BusinessWeek has a great article on Microsoft’s recent stumbles in online search. It’s reflective of Microsoft’s - and, indeed, any successful company’s - attempts to cast itself in a new mold.

If Microsoft can’t keep pace, it risks seeing its Windows and Office software franchises erode as Google and others launch Web-based rivals. “It behooves Microsoft to be there,” says Charles Di Bona, an analyst with Sanford C. Bernstein & Co. (AB ). “If they don’t get there, it gives others a platform from which to attack Microsoft’s core business.”

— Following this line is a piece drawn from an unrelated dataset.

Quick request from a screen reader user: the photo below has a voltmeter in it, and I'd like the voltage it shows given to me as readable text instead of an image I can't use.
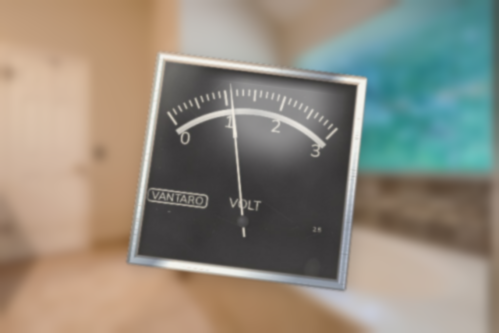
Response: 1.1 V
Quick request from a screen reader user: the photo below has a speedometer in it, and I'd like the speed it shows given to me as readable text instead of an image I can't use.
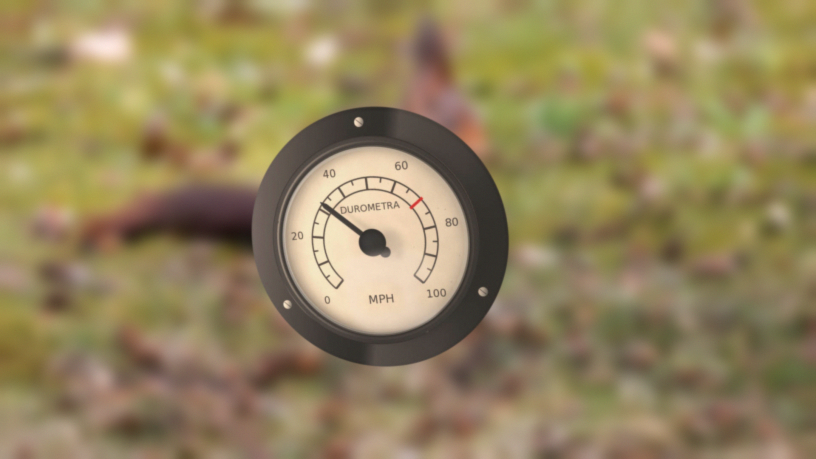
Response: 32.5 mph
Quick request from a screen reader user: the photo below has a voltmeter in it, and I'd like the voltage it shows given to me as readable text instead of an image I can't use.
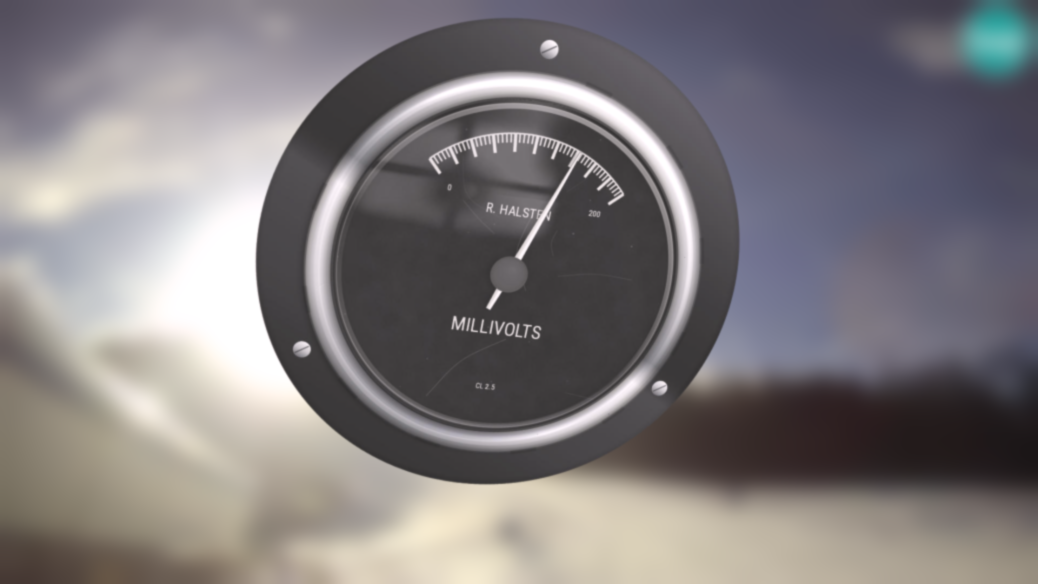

Just as troubling, Microsoft’s search problem reflects its approach to new markets in general. It spends little time focusing on tiny, emerging niches that generate little, if any, sales. But those are precisely the markets that can quickly blossom on the Net into meaningful businesses. “Bill [Gates] and Steve [Ballmer] and the leadership don’t understand the value of small things,” says Robert Scoble, a former Microsoftie whose blog recently took the company to task for its Web missteps. “That cripples their entire Internet strategy from the start.”

This is the same trouble the company has had with open source, though I believe it has generally been more successful with open source than with these other, product-related decisions. Once Microsoft figured out that open source is a development methodology, and not a traditional competitor, it has responded much more productively to the “threat” than it has to search, online applications, etc.

In open source, I believe Microsoft’s best strategy is to start creating entirely new products completely in the open. It doesn’t have to sacrifice its Windows or Office cash cows to open source. Rather, it can experiment in safer territory.

What Microsoft can’t afford to do is sit around and wait for open source to happen to the company. It won’t. Open source requires a complete restructuring of how one thinks and behaves as a company. It’s asking too much of Microsoft to make this shift (just as my old company, Novell, failed to make the corporate shift). But it’s not too much to ask of a division within Microsoft. Or a product. It needs to happen sooner, not later.